┌──

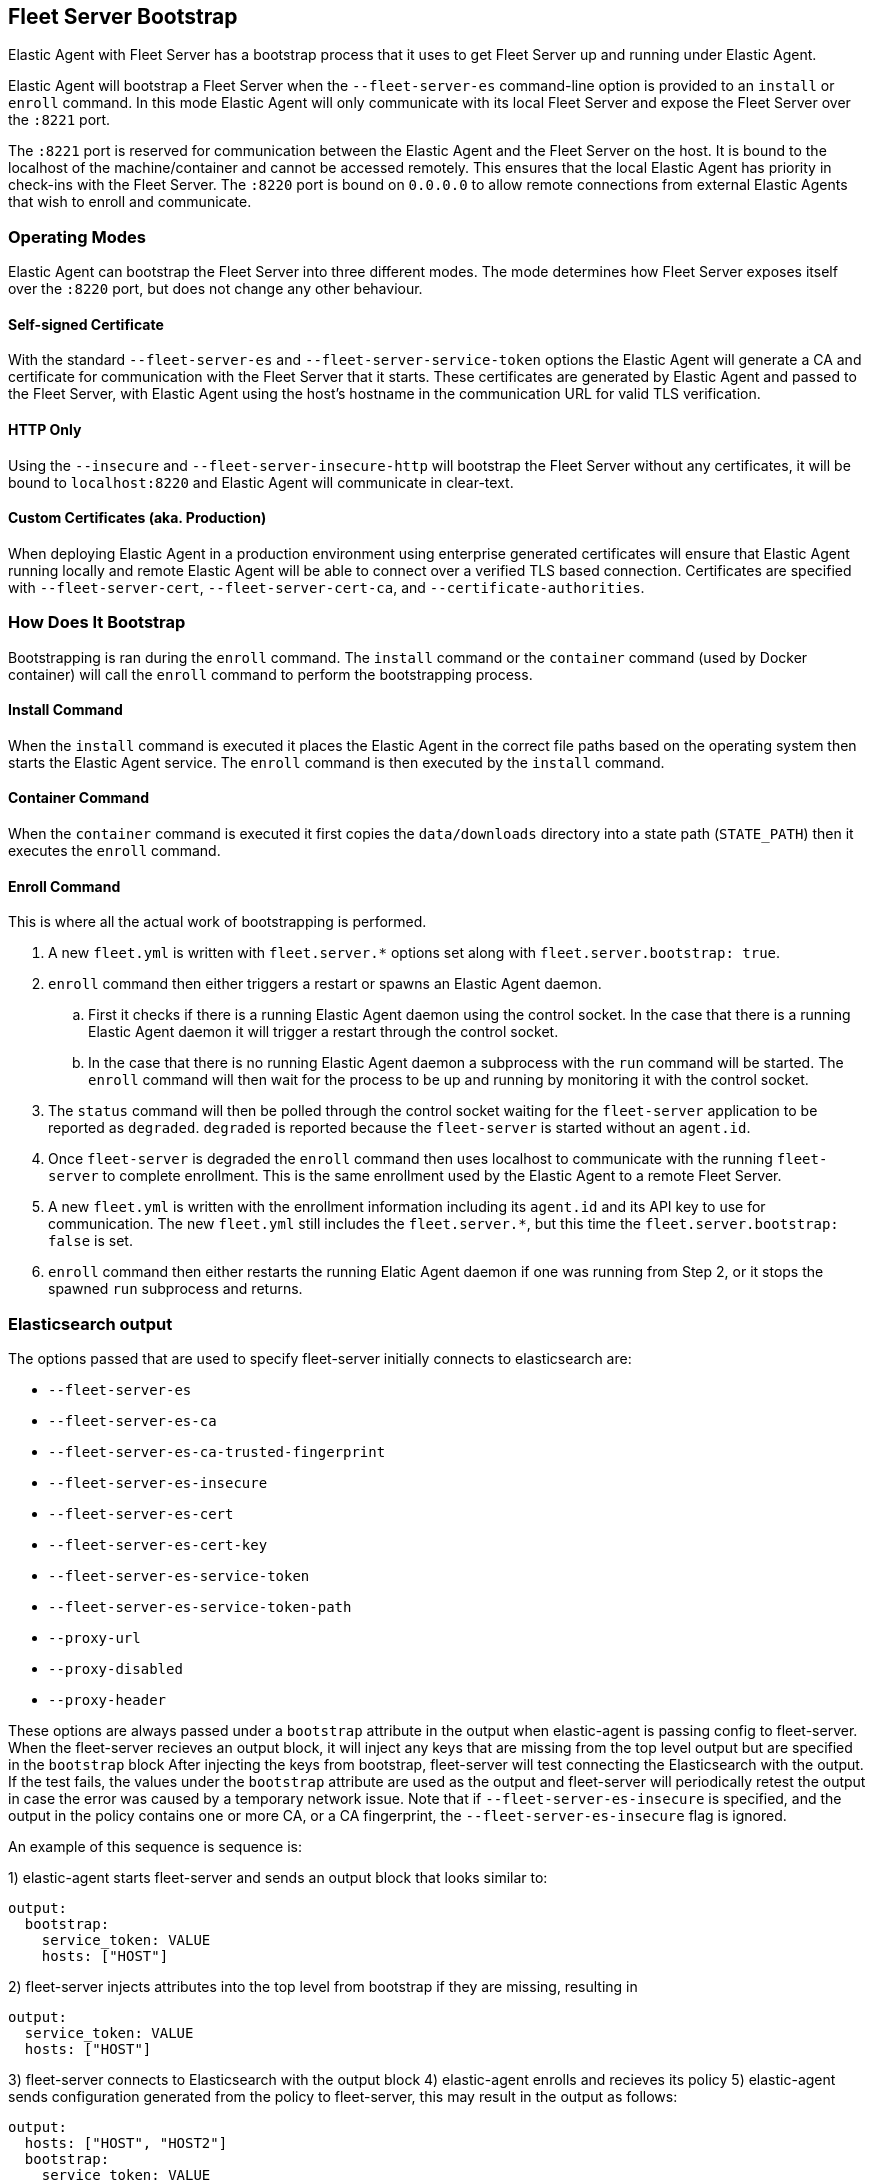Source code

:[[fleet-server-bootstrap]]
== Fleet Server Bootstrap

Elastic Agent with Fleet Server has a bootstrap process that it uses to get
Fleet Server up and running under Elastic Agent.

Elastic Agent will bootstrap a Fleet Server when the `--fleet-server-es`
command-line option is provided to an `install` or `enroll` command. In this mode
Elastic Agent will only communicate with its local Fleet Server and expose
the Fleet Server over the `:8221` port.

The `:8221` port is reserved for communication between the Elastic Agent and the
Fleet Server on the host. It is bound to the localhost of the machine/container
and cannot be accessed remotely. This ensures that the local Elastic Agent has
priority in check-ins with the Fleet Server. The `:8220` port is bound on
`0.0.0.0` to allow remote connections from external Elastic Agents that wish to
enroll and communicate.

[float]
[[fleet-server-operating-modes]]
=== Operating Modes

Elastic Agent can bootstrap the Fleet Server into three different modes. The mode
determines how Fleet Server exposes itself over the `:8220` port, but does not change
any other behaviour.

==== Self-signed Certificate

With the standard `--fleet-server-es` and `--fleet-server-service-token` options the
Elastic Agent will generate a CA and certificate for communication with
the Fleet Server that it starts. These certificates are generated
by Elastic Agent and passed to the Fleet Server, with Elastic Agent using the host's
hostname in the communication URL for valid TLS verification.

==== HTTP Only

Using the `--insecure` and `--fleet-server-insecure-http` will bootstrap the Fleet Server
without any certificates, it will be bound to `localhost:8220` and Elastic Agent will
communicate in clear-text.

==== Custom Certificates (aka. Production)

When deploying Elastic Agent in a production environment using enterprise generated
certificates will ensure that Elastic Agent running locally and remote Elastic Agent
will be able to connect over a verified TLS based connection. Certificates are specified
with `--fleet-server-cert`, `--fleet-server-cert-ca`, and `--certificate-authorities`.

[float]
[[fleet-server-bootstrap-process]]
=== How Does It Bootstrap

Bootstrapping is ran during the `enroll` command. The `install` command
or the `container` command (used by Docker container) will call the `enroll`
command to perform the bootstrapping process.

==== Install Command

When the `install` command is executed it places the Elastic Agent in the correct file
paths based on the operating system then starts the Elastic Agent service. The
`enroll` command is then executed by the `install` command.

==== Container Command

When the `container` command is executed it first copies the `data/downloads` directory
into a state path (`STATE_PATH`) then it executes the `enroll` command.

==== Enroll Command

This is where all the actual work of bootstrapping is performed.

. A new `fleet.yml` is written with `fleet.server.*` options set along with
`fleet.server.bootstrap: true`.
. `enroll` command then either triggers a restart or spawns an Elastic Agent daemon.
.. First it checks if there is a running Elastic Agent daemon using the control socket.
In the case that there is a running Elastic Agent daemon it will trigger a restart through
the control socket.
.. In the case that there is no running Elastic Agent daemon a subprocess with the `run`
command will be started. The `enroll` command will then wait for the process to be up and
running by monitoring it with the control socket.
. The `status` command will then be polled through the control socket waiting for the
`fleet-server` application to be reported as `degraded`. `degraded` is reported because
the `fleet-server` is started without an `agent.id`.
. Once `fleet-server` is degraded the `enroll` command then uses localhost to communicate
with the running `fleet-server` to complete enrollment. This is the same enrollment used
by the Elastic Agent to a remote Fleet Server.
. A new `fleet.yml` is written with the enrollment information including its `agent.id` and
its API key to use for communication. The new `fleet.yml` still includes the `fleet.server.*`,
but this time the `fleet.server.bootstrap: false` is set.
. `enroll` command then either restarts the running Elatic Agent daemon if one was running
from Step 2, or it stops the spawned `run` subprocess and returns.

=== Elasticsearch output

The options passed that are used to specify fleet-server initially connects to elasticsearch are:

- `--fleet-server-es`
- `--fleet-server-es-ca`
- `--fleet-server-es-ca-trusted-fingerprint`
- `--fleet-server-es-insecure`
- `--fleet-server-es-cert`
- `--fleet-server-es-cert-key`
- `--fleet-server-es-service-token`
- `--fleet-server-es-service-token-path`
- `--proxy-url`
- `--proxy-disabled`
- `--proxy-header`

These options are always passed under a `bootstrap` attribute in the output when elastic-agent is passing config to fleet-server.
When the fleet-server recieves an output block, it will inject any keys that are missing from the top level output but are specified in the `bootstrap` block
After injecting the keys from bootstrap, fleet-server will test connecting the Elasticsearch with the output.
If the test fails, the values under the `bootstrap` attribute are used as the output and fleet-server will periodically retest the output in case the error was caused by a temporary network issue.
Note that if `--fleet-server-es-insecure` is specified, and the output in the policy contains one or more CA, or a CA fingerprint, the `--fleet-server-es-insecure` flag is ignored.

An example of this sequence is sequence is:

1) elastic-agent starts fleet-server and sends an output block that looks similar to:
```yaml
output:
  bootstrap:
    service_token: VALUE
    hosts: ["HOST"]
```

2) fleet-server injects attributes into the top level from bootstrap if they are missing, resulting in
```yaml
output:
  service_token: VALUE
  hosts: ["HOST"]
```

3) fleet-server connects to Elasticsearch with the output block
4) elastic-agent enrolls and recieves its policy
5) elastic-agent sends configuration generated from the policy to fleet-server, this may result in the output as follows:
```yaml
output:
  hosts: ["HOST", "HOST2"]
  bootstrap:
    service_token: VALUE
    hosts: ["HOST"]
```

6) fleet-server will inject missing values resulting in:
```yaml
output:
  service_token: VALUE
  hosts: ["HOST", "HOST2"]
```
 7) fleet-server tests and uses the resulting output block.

└──
┌──

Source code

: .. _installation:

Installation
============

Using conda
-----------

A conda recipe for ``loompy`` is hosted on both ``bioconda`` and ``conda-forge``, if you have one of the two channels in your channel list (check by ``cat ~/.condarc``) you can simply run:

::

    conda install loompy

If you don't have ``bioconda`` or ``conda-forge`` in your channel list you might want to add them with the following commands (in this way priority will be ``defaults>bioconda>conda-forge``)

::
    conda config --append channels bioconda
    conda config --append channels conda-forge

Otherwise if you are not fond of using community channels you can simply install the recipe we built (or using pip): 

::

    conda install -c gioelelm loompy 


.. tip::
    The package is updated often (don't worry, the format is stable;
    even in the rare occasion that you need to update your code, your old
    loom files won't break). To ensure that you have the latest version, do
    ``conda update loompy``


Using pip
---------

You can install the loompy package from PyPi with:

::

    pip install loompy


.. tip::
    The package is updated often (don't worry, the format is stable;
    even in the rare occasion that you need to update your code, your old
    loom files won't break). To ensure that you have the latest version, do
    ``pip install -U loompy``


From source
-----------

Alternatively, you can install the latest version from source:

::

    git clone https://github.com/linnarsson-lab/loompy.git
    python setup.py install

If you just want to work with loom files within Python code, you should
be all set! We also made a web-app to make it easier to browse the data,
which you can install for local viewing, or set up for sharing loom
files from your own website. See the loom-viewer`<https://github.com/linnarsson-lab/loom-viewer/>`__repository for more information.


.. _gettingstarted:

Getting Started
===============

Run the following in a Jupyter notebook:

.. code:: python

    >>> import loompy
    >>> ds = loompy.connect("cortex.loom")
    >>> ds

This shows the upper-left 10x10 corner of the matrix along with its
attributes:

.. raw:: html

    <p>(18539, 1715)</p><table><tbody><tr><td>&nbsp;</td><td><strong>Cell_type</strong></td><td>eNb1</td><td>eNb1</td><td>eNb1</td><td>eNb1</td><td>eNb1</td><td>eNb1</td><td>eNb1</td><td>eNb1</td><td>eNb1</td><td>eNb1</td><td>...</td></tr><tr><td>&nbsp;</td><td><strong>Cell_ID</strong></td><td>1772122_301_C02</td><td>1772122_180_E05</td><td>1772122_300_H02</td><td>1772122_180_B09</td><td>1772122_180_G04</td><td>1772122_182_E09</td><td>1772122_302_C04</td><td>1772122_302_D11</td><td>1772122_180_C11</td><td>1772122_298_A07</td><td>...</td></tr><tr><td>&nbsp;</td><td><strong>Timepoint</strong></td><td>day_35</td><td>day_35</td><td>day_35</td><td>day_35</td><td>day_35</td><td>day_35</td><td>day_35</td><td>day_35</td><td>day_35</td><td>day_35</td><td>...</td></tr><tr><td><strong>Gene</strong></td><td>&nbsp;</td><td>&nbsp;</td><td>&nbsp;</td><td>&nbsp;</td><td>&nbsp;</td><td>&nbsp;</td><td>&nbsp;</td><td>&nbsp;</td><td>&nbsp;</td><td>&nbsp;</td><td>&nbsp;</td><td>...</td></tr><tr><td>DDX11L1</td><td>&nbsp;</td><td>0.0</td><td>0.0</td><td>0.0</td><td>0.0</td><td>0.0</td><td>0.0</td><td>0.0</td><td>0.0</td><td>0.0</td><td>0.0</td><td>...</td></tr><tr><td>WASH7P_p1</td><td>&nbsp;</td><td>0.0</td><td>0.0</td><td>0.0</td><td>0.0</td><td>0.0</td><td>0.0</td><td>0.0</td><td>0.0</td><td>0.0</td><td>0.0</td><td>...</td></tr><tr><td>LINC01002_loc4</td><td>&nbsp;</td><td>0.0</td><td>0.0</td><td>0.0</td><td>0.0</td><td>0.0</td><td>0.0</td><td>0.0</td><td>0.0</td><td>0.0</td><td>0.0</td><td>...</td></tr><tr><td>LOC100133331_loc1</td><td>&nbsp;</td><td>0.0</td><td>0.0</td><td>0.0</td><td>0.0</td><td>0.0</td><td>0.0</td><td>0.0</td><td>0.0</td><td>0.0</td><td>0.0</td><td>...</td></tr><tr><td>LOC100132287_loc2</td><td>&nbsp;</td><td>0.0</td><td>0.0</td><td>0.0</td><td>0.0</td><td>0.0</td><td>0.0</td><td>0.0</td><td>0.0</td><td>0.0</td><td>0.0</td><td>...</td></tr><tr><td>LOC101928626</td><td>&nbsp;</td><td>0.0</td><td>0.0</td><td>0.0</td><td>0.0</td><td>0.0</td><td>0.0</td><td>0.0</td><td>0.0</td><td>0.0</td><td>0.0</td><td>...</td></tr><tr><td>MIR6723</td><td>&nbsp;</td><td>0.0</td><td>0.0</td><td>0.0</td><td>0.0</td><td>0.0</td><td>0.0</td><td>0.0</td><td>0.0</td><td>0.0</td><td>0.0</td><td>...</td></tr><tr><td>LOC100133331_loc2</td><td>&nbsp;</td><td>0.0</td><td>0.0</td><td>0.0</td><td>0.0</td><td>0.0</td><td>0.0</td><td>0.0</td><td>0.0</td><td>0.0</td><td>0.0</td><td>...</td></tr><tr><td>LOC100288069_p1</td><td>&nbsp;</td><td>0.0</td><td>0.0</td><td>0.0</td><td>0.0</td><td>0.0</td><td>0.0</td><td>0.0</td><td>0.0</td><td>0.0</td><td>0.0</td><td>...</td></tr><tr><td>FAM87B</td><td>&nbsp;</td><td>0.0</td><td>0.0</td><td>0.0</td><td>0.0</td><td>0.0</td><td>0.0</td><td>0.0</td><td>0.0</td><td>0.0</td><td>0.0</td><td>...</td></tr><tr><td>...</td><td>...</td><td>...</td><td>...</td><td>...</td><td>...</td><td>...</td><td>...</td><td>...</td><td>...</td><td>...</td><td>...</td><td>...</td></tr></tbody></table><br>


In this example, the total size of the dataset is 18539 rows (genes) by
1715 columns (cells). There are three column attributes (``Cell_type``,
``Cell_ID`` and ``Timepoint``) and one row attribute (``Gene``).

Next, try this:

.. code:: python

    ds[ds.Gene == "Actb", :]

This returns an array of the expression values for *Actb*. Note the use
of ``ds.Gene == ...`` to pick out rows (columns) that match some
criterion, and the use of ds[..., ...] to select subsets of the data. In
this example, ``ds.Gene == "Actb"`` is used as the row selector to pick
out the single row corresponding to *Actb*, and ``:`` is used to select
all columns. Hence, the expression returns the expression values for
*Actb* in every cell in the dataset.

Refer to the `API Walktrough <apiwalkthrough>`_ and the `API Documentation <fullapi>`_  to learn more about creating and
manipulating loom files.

└──

== Task objective ==
Your answer should be the exact lines above from the one with "Elastic Agent with" through the one with "With the standard", both included, and nothing besides.

== Problem solution ==
Elastic Agent with Fleet Server has a bootstrap process that it uses to get
Fleet Server up and running under Elastic Agent.

Elastic Agent will bootstrap a Fleet Server when the `--fleet-server-es`
command-line option is provided to an `install` or `enroll` command. In this mode
Elastic Agent will only communicate with its local Fleet Server and expose
the Fleet Server over the `:8221` port.

The `:8221` port is reserved for communication between the Elastic Agent and the
Fleet Server on the host. It is bound to the localhost of the machine/container
and cannot be accessed remotely. This ensures that the local Elastic Agent has
priority in check-ins with the Fleet Server. The `:8220` port is bound on
`0.0.0.0` to allow remote connections from external Elastic Agents that wish to
enroll and communicate.

[float]
[[fleet-server-operating-modes]]
=== Operating Modes

Elastic Agent can bootstrap the Fleet Server into three different modes. The mode
determines how Fleet Server exposes itself over the `:8220` port, but does not change
any other behaviour.

==== Self-signed Certificate

With the standard `--fleet-server-es` and `--fleet-server-service-token` options the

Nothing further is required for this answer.